> [READING TEXT]
────────────────────────────────────────

[Tutor] Threading

Thu Sep 11 23:30:48 CEST 2008

On Sep 11, 2008, at 7:56 AM, Oleg Oltar wrote:

> Hi!
>
> I need to open about 1200 urls from my database. And to check that  
> those urls are really exists.
>
> I used urllib2.urlopen for it. But it's a little bit slow. I thought  
> that it's might be a good idea to do it in a threads. So it can add  
> some performance to my code.
>
> Unfortunately I can't get started with the treading module.  There  
> are no simple examples in the python docs. Not sure how to start.
>
>
> What I want to have:
> for my list of urls I want to start few threads, each one of them  
> should do some validation.
>
> My code without threads:

The first thing to do is to break your program into phases.  Right now
all your logic is intermixed.   This isn't a good thing when working
with threads.  You want to isolate the parts that need parallelization
from the parts that don't.

A general stylistic note:  Don't start your code with utility and helper
functions.  You're telling a story.  Start with the big overarching  
logic
that orchestrates all the bits in pieces.  That's the plot of your  
story. The
little helper functions are like details about a character.  They get in
the way until you've figured out what's going on.

────────────────────────────────────────

> [DATASET ENTRIES]

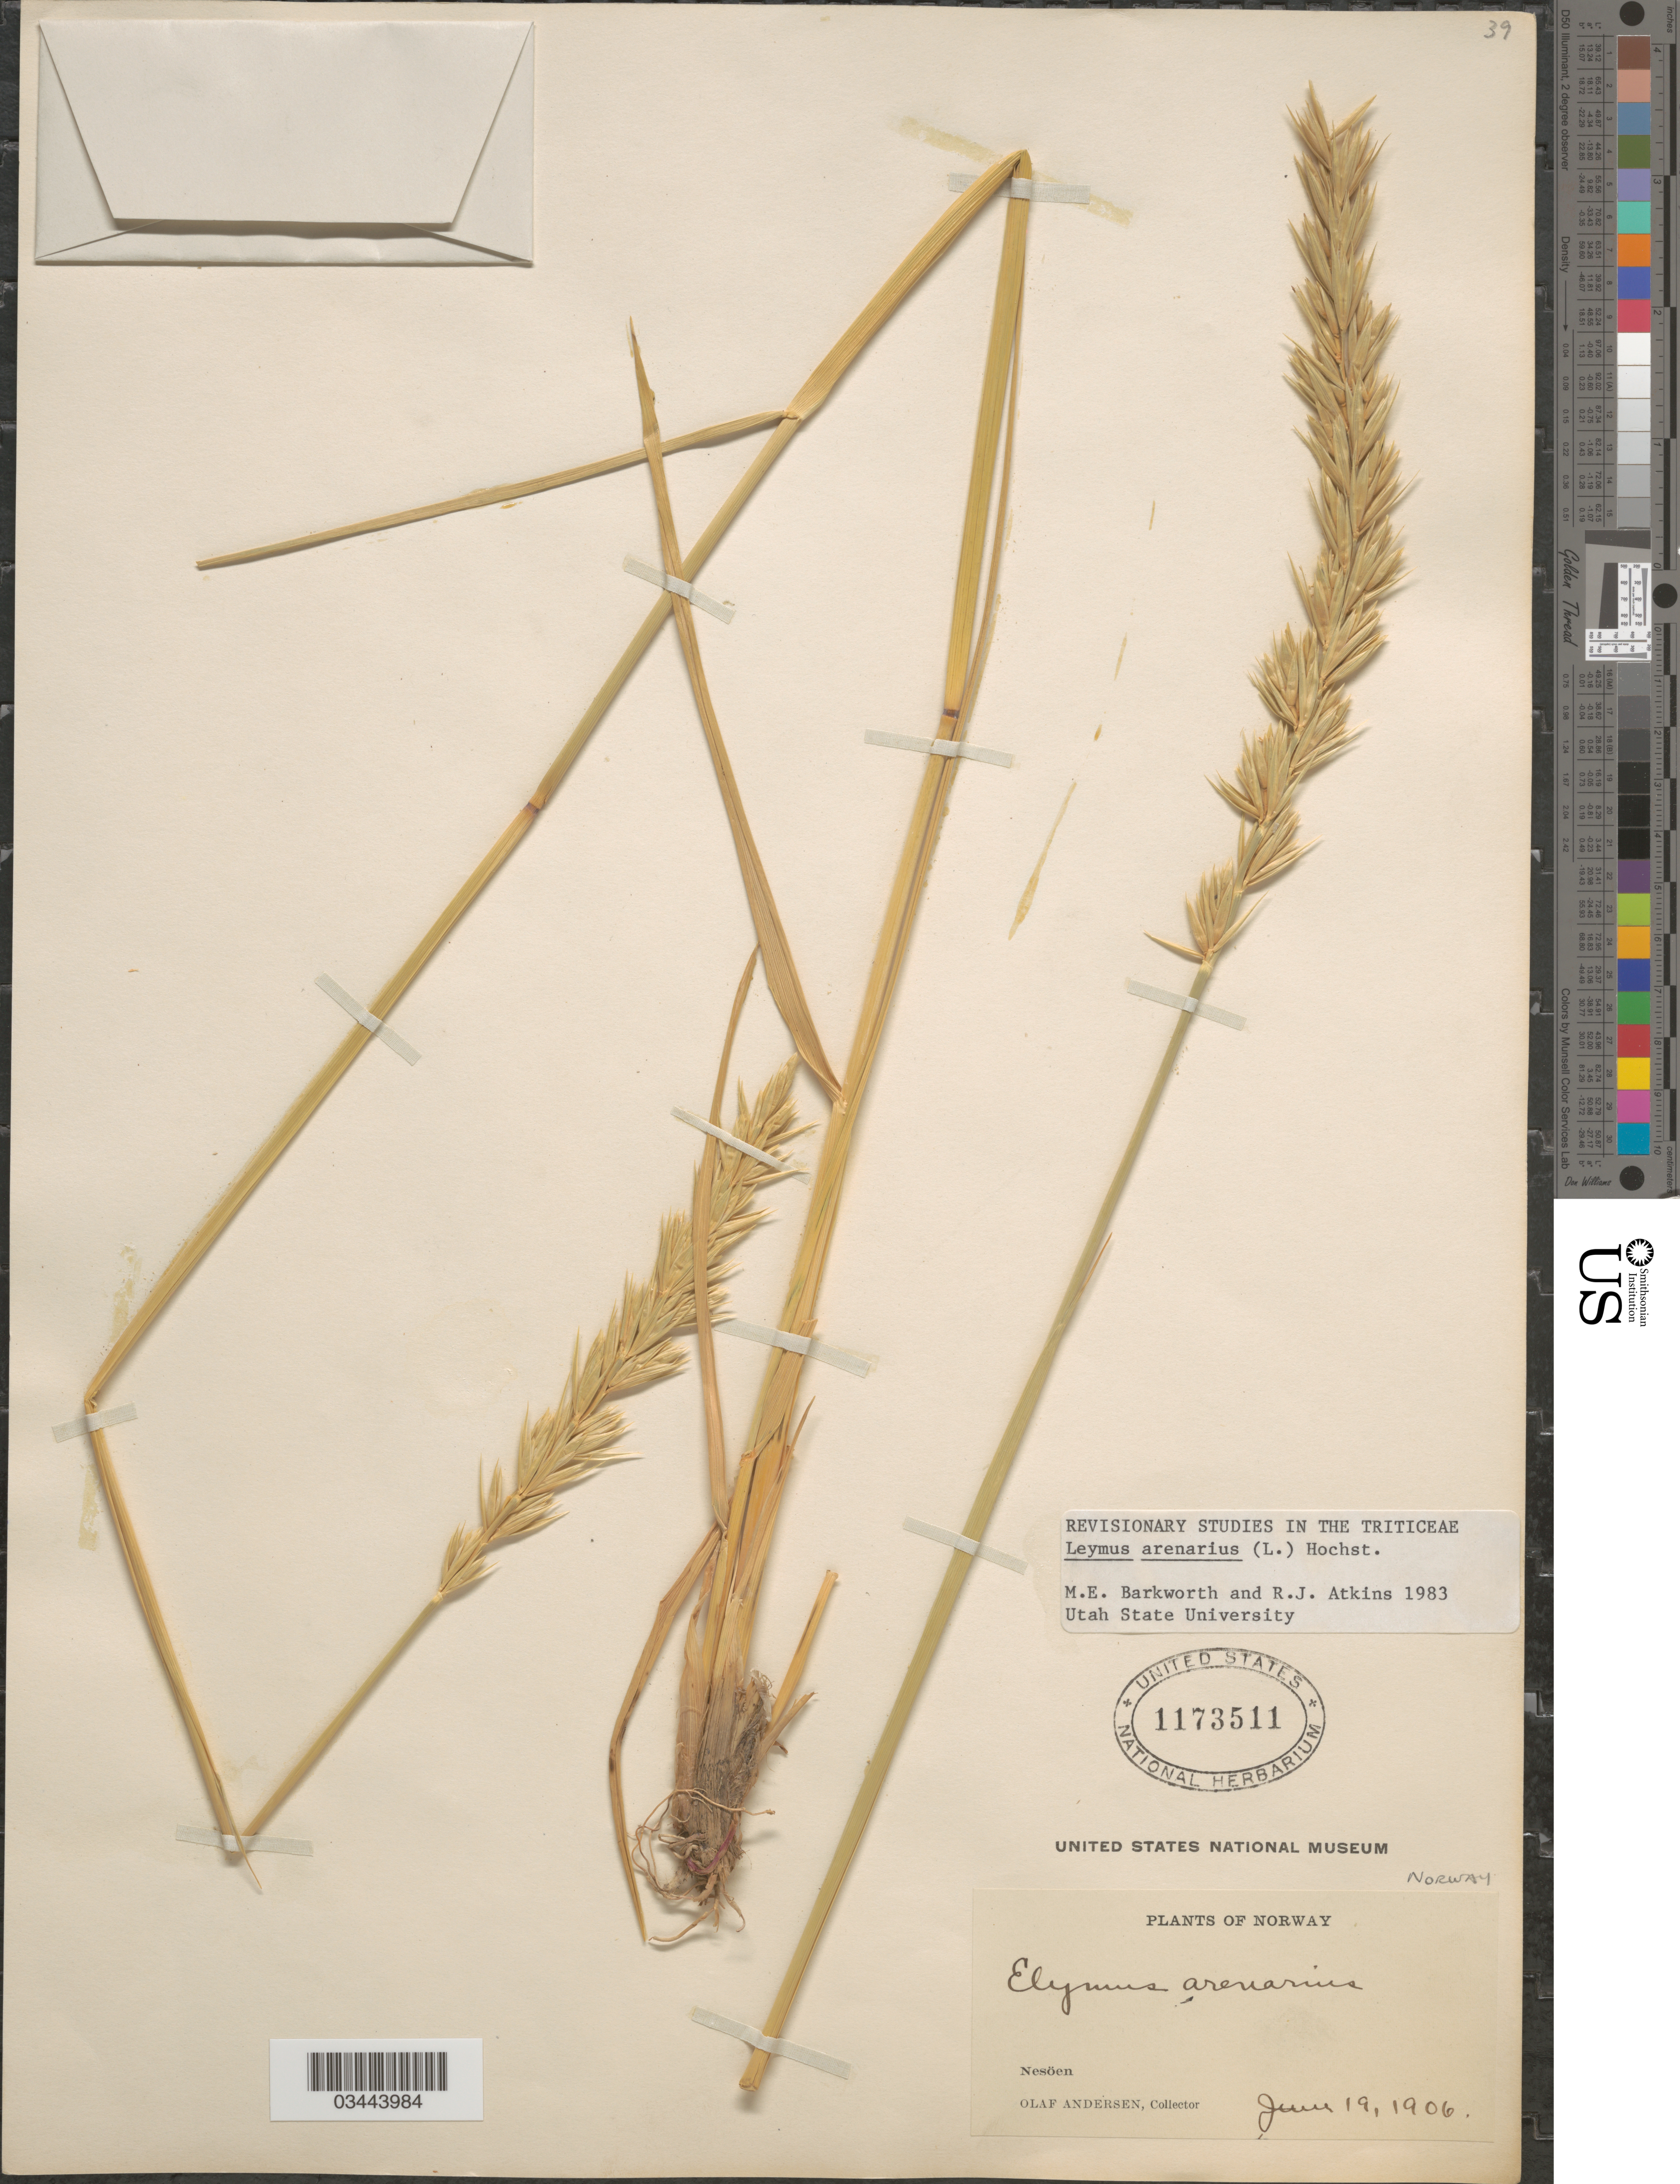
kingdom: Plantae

────────────────────────────────────────

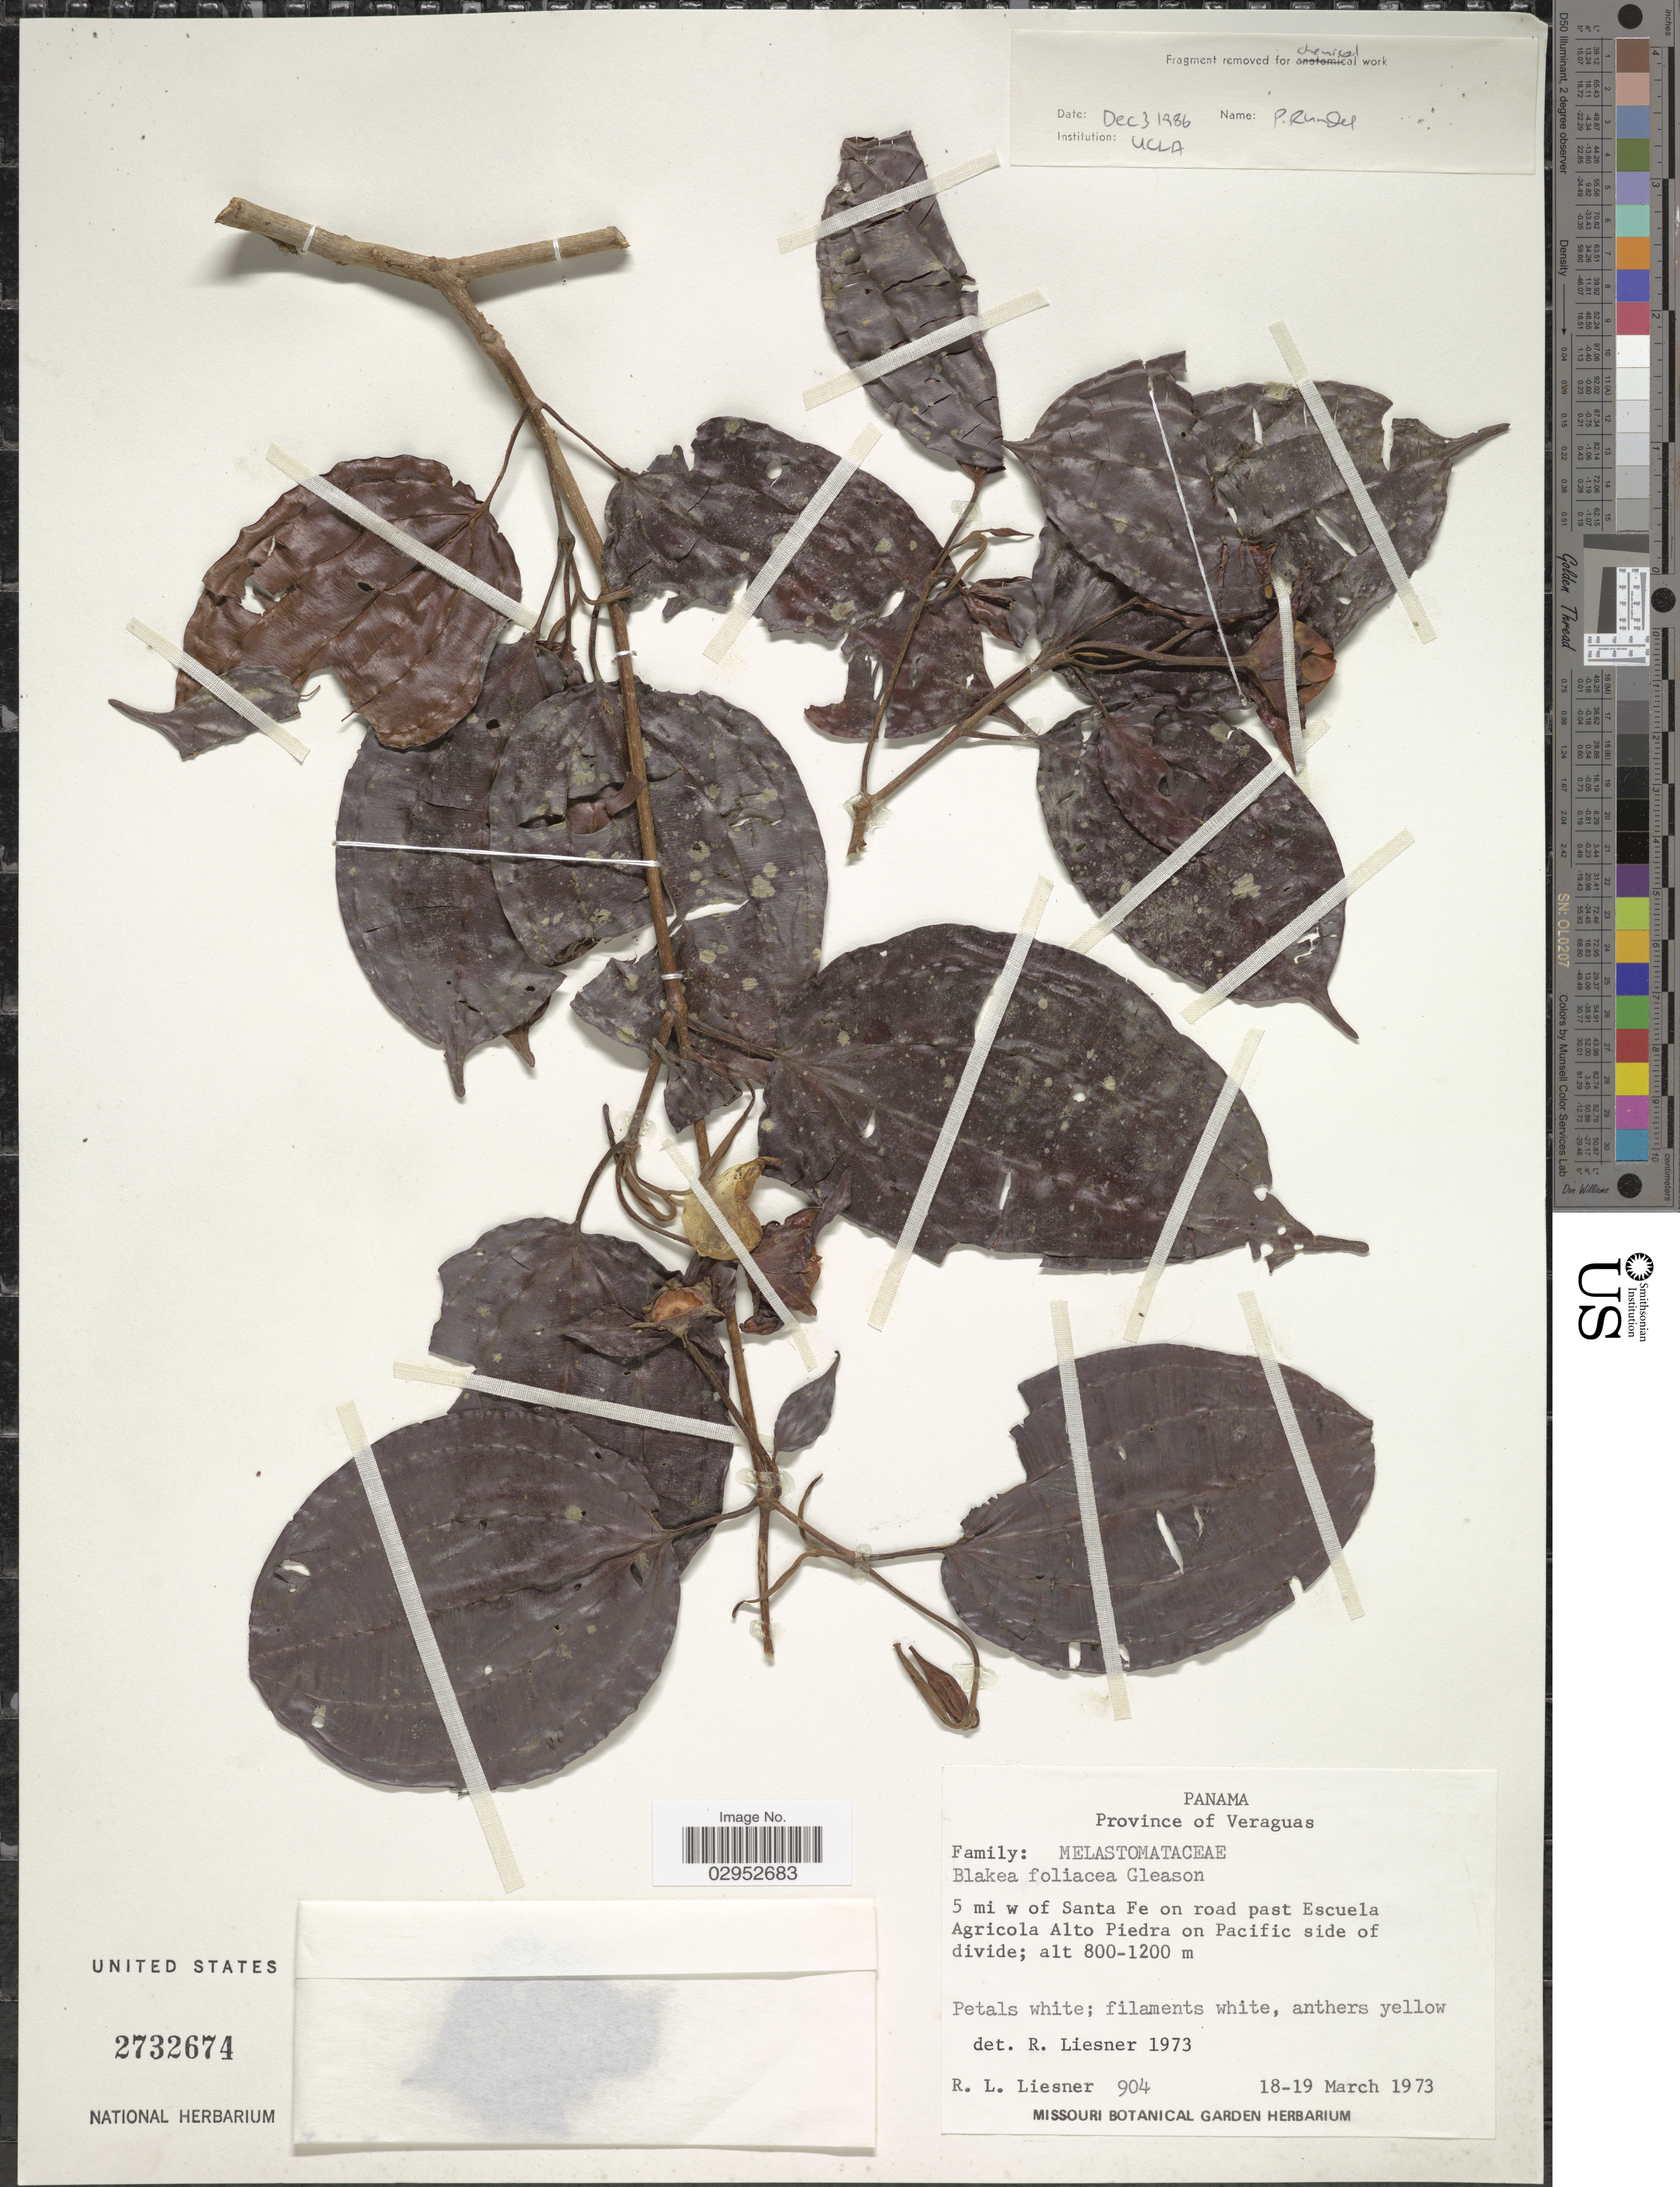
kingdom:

────────────────────────────────────────

> [STATED GOAL]
Copy the passage of the threading post between "On Sep 11, 2008, at" and "are really exists.", inclusive.

> [EXERCISE RESPONSE]
On Sep 11, 2008, at 7:56 AM, Oleg Oltar wrote:

> Hi!
>
> I need to open about 1200 urls from my database. And to check that  
> those urls are really exists.